In the 32 States that have adopted the Medicaid Expansion, we are making this part of the American insurance system sensible and fair for vulnerable people. Please do not turn back this response.
Lincoln did not give up the Civil War because the government was sold bad mules. We do not stop buying drugs because drug-makers charged a fraudulent price. We punish wrongdoers, correct the price, and get the treatment to people in need. That is what should be done here.
Don’t reverse all this progress by rationalizing that program-integrity problems demand wholesale legislative change in Medicaid.
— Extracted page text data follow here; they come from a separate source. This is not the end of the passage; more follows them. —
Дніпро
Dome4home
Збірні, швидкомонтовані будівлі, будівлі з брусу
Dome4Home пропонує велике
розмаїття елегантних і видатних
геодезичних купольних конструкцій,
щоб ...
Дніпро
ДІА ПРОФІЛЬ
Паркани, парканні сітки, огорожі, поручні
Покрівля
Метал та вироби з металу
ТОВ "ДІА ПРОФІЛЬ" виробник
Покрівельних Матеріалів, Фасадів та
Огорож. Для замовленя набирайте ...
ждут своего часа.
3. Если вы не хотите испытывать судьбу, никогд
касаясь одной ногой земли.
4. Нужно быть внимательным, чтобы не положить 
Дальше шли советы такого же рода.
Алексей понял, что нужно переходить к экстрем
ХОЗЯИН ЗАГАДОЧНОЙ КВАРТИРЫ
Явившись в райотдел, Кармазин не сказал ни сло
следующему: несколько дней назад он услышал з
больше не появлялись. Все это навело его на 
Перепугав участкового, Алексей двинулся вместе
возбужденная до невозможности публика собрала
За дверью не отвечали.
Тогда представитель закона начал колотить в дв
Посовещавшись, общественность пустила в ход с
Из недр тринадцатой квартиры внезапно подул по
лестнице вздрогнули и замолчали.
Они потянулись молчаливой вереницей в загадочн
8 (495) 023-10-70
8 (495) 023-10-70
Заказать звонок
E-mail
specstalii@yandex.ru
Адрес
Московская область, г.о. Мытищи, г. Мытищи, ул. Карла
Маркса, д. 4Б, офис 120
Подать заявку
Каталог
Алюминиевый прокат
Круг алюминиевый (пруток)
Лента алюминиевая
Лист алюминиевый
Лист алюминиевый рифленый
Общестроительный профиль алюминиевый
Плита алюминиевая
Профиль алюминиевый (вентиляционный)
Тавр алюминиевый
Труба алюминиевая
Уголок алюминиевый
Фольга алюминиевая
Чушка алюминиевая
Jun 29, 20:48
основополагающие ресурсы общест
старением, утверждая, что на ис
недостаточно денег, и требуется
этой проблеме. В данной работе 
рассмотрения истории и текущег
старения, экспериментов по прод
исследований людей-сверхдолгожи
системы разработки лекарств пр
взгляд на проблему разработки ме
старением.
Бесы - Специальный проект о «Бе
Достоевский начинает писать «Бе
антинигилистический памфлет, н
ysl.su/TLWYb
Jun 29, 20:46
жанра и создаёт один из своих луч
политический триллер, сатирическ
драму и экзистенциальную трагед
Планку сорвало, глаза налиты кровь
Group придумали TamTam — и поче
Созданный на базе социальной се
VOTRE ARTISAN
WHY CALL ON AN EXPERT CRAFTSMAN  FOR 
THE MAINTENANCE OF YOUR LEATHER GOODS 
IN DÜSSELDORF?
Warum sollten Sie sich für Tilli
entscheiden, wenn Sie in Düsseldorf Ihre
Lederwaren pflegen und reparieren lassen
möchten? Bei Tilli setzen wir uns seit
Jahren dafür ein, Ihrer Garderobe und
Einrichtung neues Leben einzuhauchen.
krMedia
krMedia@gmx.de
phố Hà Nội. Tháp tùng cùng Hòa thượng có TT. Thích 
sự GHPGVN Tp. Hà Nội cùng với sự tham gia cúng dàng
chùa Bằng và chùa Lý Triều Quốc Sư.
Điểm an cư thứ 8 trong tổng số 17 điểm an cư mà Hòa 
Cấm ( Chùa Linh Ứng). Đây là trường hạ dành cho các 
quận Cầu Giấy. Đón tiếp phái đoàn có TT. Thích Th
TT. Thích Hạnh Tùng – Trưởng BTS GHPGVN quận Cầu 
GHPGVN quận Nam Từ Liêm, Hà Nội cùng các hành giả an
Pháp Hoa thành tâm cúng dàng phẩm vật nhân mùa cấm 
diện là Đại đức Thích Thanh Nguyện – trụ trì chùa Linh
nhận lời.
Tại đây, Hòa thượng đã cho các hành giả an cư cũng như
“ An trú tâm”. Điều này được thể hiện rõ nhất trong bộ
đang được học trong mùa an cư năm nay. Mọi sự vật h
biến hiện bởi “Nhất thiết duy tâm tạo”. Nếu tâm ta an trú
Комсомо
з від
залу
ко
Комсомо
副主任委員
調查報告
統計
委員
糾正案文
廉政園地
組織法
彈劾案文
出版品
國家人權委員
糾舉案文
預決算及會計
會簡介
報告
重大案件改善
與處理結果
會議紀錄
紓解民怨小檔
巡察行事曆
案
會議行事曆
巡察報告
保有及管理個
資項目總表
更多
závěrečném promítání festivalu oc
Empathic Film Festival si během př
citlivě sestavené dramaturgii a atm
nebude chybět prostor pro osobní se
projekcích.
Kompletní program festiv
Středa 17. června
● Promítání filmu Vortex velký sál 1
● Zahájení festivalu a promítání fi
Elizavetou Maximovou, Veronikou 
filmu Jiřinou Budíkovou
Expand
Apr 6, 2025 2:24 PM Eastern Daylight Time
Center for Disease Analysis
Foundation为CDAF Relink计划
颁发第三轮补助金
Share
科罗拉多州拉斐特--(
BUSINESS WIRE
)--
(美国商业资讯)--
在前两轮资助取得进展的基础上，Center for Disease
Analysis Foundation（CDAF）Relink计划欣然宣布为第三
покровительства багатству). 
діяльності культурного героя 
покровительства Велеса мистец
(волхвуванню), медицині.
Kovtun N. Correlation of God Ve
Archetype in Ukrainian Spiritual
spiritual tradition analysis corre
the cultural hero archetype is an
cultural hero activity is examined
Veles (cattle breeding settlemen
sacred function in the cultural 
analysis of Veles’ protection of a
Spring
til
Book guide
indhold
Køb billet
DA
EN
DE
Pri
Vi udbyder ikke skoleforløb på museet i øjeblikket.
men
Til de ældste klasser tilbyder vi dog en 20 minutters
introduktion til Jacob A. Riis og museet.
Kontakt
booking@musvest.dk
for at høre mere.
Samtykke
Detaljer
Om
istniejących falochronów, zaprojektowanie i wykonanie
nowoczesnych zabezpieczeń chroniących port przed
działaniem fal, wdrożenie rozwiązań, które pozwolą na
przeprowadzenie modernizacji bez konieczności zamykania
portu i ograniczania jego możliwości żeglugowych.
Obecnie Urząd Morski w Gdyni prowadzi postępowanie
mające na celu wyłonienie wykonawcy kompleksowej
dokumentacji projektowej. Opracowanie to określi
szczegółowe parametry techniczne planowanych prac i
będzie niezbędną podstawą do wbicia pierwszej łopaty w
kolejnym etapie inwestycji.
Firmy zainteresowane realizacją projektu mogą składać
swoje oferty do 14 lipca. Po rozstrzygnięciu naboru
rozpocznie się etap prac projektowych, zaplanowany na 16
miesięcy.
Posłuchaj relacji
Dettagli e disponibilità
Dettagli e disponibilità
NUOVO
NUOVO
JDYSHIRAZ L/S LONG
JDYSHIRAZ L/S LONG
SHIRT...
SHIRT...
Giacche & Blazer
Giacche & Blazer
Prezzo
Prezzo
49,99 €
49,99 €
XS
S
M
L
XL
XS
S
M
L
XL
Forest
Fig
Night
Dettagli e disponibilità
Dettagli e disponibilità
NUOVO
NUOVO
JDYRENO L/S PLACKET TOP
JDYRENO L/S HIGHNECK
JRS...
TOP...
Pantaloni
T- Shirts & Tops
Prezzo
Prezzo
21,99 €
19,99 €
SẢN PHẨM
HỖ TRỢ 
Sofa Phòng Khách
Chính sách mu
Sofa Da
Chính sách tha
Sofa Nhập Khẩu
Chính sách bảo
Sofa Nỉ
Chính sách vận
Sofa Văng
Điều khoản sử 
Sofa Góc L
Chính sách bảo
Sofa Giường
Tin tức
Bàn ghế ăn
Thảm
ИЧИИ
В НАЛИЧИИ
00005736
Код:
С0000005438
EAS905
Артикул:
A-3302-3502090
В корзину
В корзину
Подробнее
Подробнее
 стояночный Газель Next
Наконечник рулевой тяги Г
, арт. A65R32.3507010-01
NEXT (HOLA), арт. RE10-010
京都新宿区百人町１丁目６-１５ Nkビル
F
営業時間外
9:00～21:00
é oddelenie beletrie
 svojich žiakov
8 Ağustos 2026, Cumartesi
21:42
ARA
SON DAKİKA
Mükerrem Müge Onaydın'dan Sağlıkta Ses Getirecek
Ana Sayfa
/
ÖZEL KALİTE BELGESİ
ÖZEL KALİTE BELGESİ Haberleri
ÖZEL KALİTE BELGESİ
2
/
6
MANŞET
There are real babies in that bathwater.
 See L. Lahman, “Bad Mules: A Primer on the False Claims Act” (Oklahoma Bar Journal, April 9, 2005), available at http://www.okbar.org/members/BarJournal/archive2005/Aprarchive05/obj7612fal.aspx (“The Federal False Claims Act (FCA) was enacted in part because of bad mules. During the Civil War, unscrupulous early day defense contractors sold the Union Army decrepit horses and mules in ill health, faulty rifles and ammunition, and rancid rations and provisions among other unscrupulous actions.” [Citations omitted.])
 L. Hu, et al., “The Effect of the Patient Protection and Affordable Care Act’s Medicaid Expansions on Financial Well-Being” (National Bureau of Economic Research, April 2016), available at http://nber.org/papers/w22170.
 See, e.g., comment by Joe Parks, director of the Missouri Medicaid program, a State that has not expanded coverage: “The best way to get treatment if you’re addicted to drugs in Missouri is to get pregnant.” Bachrach, supra.
The views reflected in this expert column are those of the individual authors and do not necessarily represent those of the O’Neill Institute for National and Global Health Law or Georgetown University. This blog is solely informational in nature, and not intended as a substitute for competent legal advice from a licensed and retained attorney in your state or country.